Tercio, Facebook et les jeux mobiles sont de véritables plaies qui gaspillent chaque seconde qui y sont consacrées.  Au même titre que la cigarette, ces applications raccourcissent la vie. Il y a moyen de se divertir autrement, vaut mieux les vrais livres et jusqu'à un certain point les consoles de jeux vidéo.

Loin de moi l'idée de vous demander de tous jeter vos téléphones intelligents dans les eaux du Saguenay (d'ailleurs ça ne serait pas super écologique), mais avouons qu'il serait sain de questionner notre utilisation de temps à autre.

Surtout que le débat n'est pas entre le téléphone intelligent et le télégraphe, mais entre beaucoup et moins beaucoup de téléphone intelligent dans nos vies ou peut-être entre le téléphone intelligent et le téléphone cellulaire de base, devenu une rareté.

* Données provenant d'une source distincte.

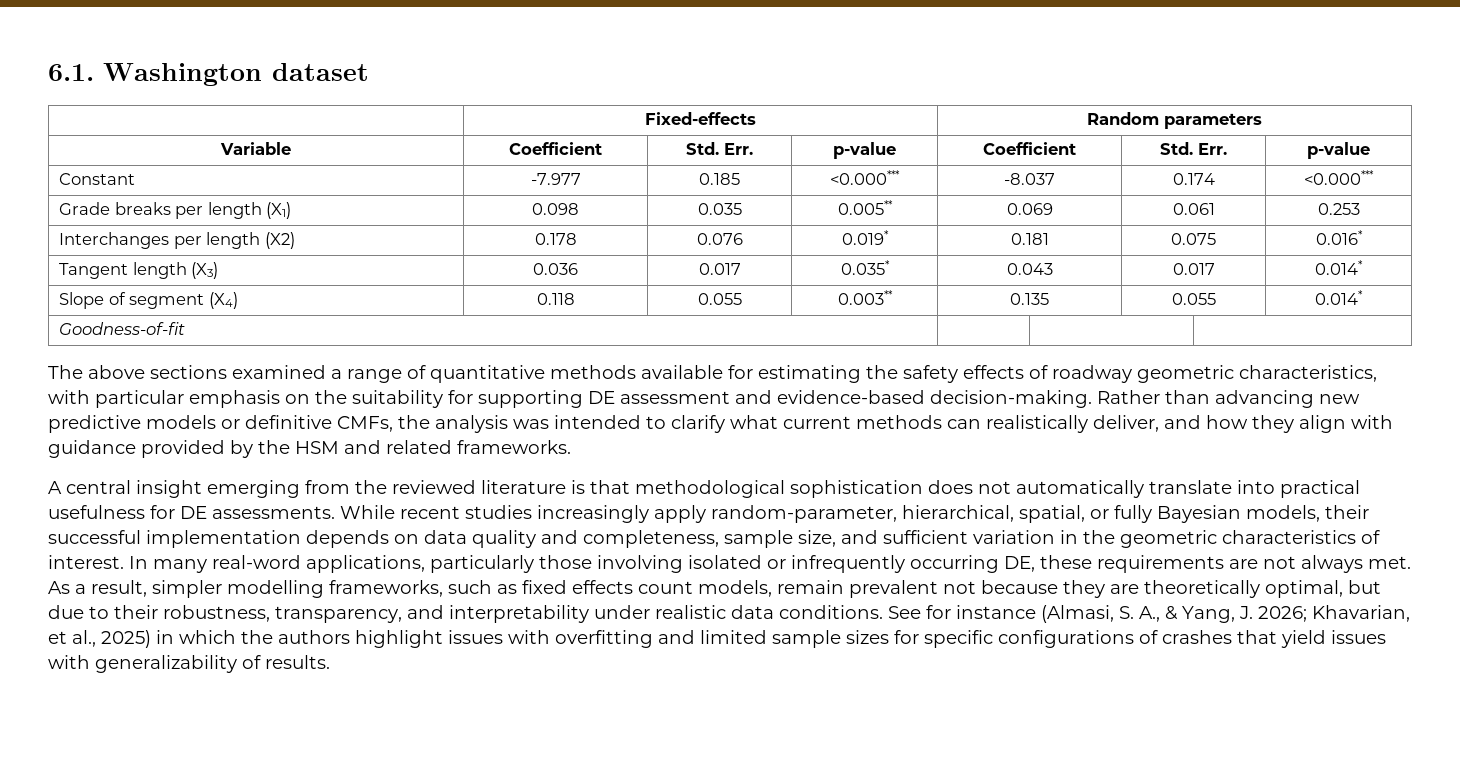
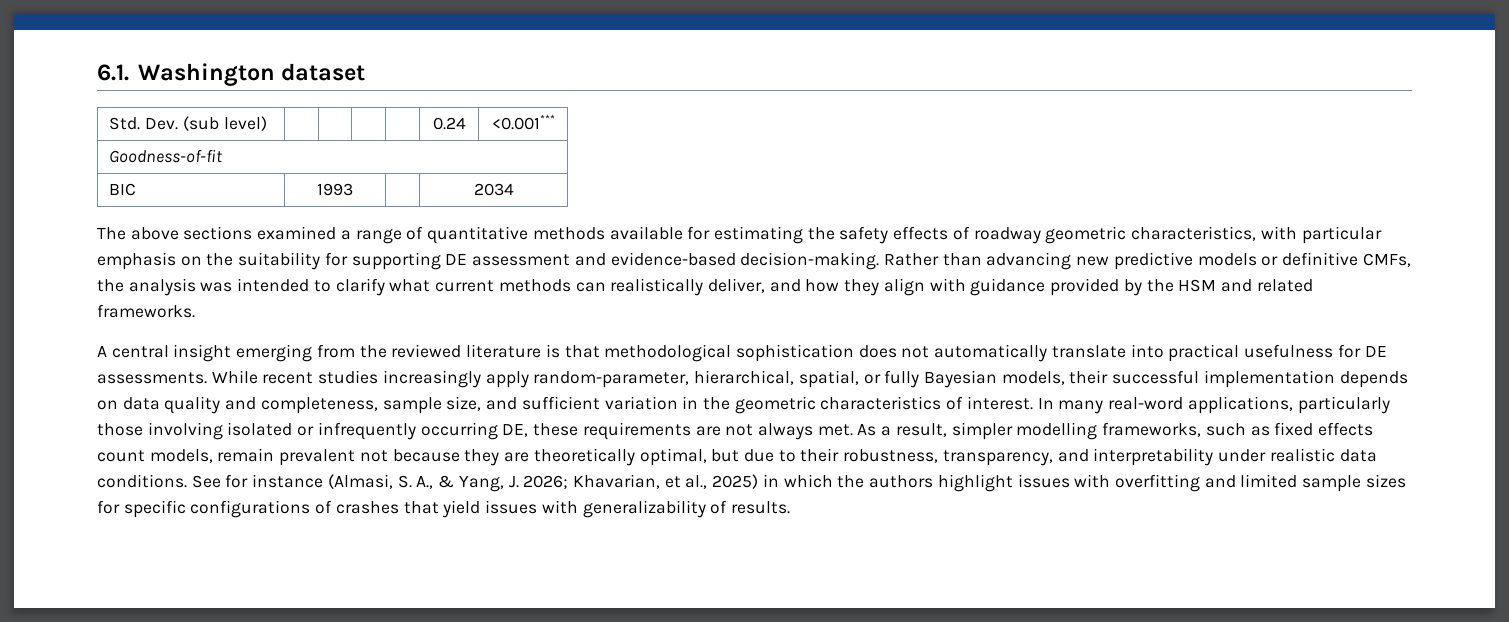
[645,112,756,125] [1087,112,1262,129] [220,142,291,155] [509,142,602,155] [686,142,753,155] [833,142,896,159] [983,142,1076,155] [1160,142,1227,155] [1307,142,1370,159] [59,173,136,185] [530,173,581,185] [699,173,740,185] [830,170,900,185] [1004,173,1055,185] [1172,173,1215,185] [1304,170,1374,185] [59,202,291,219] [532,203,579,215] [697,203,742,215] [837,200,893,215] [1006,203,1053,215] [1172,203,1215,215] [1317,203,1360,215] [59,232,295,249] [534,233,577,245] [696,233,743,245] [841,230,889,245] [1010,233,1049,245] [1171,233,1216,245] [1315,230,1363,245] [59,262,219,279] [533,263,578,275] [698,263,741,275] [840,260,890,275] [1006,263,1053,275] [1172,263,1215,275] [1315,260,1363,275] [59,292,238,309] [536,293,575,305] [697,293,742,305] [837,290,893,305] [1010,293,1049,305] [1171,293,1216,305] [1315,290,1363,305] [59,322,186,335] | Fixed-effects | Random parameters // Variable | Coefficient | Std. Err. | p-value | Coefficient | Std. Err. | p-value // Constant | -7.977 | 0.185 | <0.000*** | -8.037 | 0.174 | <0.000*** // Grade breaks per length (X1) | 0.098 | 0.035 | 0.005** | 0.069 | 0.061 | 0.253 // Interchanges per length (X2) | 0.178 | 0.076 | 0.019* | 0.181 | 0.075 | 0.016* // Tangent length (X3) | 0.036 | 0.017 | 0.035* | 0.043 | 0.017 | 0.014* // Slope of segment (X4) | 0.118 | 0.055 | 0.003** | 0.135 | 0.055 | 0.014* // Goodness-of-fit | | | -> [109,116,267,131] [432,117,466,130] [491,114,555,130] [109,149,224,163] [109,183,137,196] [317,183,353,196] [473,183,514,196] Std. Dev. (sub level) | | | | | 0.24 | <0.001*** // Goodness-of-fit // BIC | 1993 | | 2034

Une petite note sur le téléphone pas intelligent. Malgré ce que son nom laisse comprendre, l'appareil sait calculer, envoyer des textos, prendre des photos et appeler. La qualité des communications dépend toutefois de l'utilisateur et non pas de l'interface. Si vous chantez des bêtises, votre interlocuteur les recevra, que votre téléphone soit intelligent ou pas. Finalement, vaut mieux être intelligent soi même que de posséder un téléphone qui l'est. 

Ce n'est pas tellement que le cellulaire est un objet si utile, c'est que la société s'attend à ce que nous soyons tous branchés sur les atouts qu'offrent les téléphones intelligents, que nous soyons rejoignables en quelques secondes via tous les moyens de communications possibles et imaginables.

Pour reprendre le doute de Nino Ferrer :

-           Gaston, il y a le téléfon qui son. Peut-être bien qu'c'est importon?

Ce n'est probablement pas important, Nino. Laisse-le sonner.